- With urban freight delivery growth expected to expand 40% by 2050, municipal and business leaders must collaborate to develop smart logistics infrastructure and ensure congestion does not get out of hand, according to the 2017 MHI Annual Industry Report.
- Current planning initiatives to help curb congestion include using shopping malls as logistics hubs, establishing off-hour delivery hours, autonomous or low-emission urban delivery vehicles, establishing smaller, city distribution centers, facilitating curbside deliveries with sensors and delivering traffic information by mobile app.
- Yet, of the more than 1,000 survey respondents, 50% had not heard of a smart city. Of those who had, however, 36% said they had either begun to collaborate, plan or invest, while only 8% indicated no willingness to collaborate in the project.
Smart cities require more than just strong urban planning teams and high use of technology, but also an active and willing stakeholder participation that includes logistics professionals. In fact, supply chains may be among the industries with the highest gains from increased smart city infrastructure.
For one, recent reports and historical experience show logistics congestion can stifle any industry's growth. A recent report by the American Chemistry Council found the industry projects over $40 billion in costs from side effects of congestion, which include excess inventory from transportation delays as well as capital expenditures to renew equipment or infrastructure.
Recent examples, such as the Atlanta I-85 bridge collapse, also show how pivotal traffic management is to avoid severe transportation delays in key arteries. And of course, few could forget how the West Coast port strikes and congestion from numerous events led to severe business losses and even GDP drops at the national level.
Smart technology promises to help address some of these inefficiencies. Some port authorities boast their status as a 'smart port,' routing or scheduling truck driver access through mobile apps, or fully automating terminals to avoid in-port congestion.
However, a significant amount of congestion is due to the supply chain's last mile infrastructure, which requires small package or less than truckload delivery throughout urban zones.
To facilitate this, some researchers are calling upon the Department of Transportation to more actively share traffic, road repair and other data with trucking companies so they can more effectively plan routes and diminish transport times.

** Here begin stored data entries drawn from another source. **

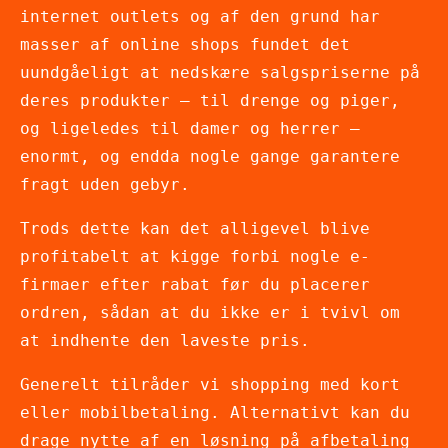
internet outlets og af den grund har
masser af online shops fundet det
uundgåeligt at nedskære salgspriserne på
deres produkter – til drenge og piger,
og ligeledes til damer og herrer –
enormt, og endda nogle gange garantere
fragt uden gebyr.
Trods dette kan det alligevel blive
profitabelt at kigge forbi nogle e-
firmaer efter rabat før du placerer
ordren, sådan at du ikke er i tvivl om
at indhente den laveste pris.
Generelt tilråder vi shopping med kort
eller mobilbetaling. Alternativt kan du
drage nytte af en løsning på afbetaling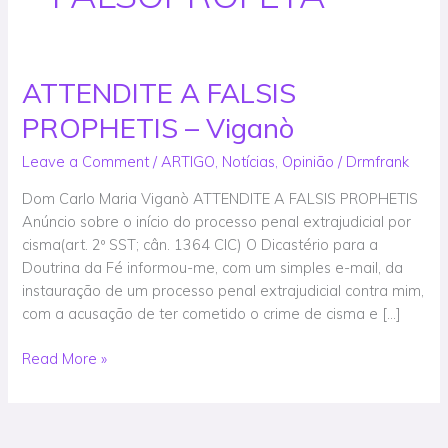
ATTENDITE A FALSIS
ATTENDITE
A
PROPHETIS – Viganò
FALSIS
PROPHETIS
Leave a Comment
/
ARTIGO
,
Notícias
,
Opinião
/
Drmfrank
–
Dom Carlo Maria Viganò ATTENDITE A FALSIS PROPHETIS
Viganò
Anúncio sobre o início do processo penal extrajudicial por
cisma(art. 2º SST; cân. 1364 CIC) O Dicastério para a
Doutrina da Fé informou-me, com um simples e-mail, da
instauração de um processo penal extrajudicial contra mim,
com a acusação de ter cometido o crime de cisma e […]
Read More »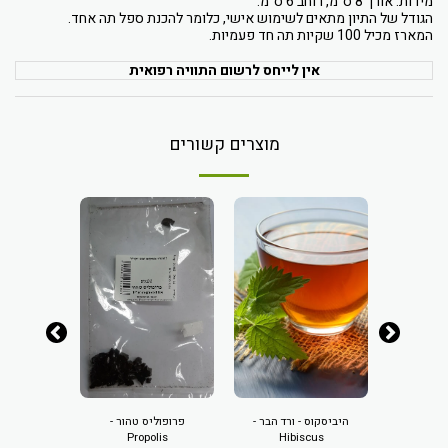
מידות: אורך 8 ס"מ, רוחב 6 ס"מ.
הגודל של התיון מתאים לשימוש אישי, כלומר להכנת ספל תה אחד.
המארז מכיל 100 שקיות תה חד פעמיות.
אין לייחס לרשום התוויה רפואית
מוצרים קשורים
An
היביסקוס - ורד הבר -
פרופוליס טהור -
אניס זרעים -
100 ג
Propolis
Hibiscus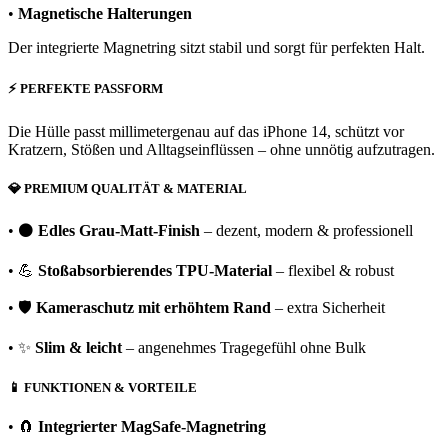
•
Magnetische Halterungen
Der integrierte Magnetring sitzt stabil und sorgt für perfekten Halt.
⚡
PERFEKTE PASSFORM
Die Hülle passt millimetergenau auf das iPhone 14, schützt vor
Kratzern, Stößen und Alltagseinflüssen – ohne unnötig aufzutragen.
💎
PREMIUM QUALITÄT & MATERIAL
• ⚫
Edles Grau-Matt-Finish
– dezent, modern & professionell
• 💪
Stoßabsorbierendes TPU-Material
– flexibel & robust
• 🛡️
Kameraschutz mit erhöhtem Rand
– extra Sicherheit
• ✨
Slim & leicht
– angenehmes Tragegefühl ohne Bulk
📱
FUNKTIONEN & VORTEILE
• 🧲
Integrierter MagSafe-Magnetring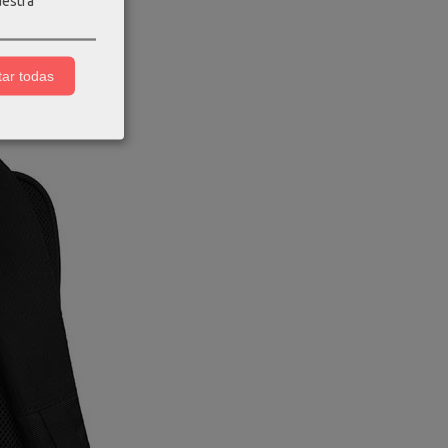
uestra
ar todas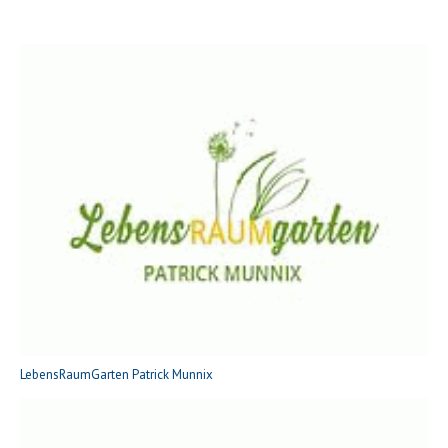
LebensRaumGarten Patrick Munnix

Similarly, startups are proposing drones could help take trucks off small roads, and manufacturers are beginning to equip their vehicles with sensors to receive traffic data from local infrastructure (where applicable).
The age of vehicle-to-vehicle and vehicle-to-infrastructure communication is not far. But ahead of such technology-based initiatives, the Deloitte and MHI report reveal city planners can work directly with businesses to establish less capital-intensive methods to avoid congestion.
Delivery hours can be arranged with trucking companies, warehouses and local businesses to receive shipments outside of rush hour. Similarly, working on regulations to pilot autonomous delivery projects or incentivize smaller, spread out warehouses (rather than big box zones) could help spread traffic. Solutions abound for those willing to engage stakeholders, and at least in the supply chain, logistics professionals seem more than willing to collaborate.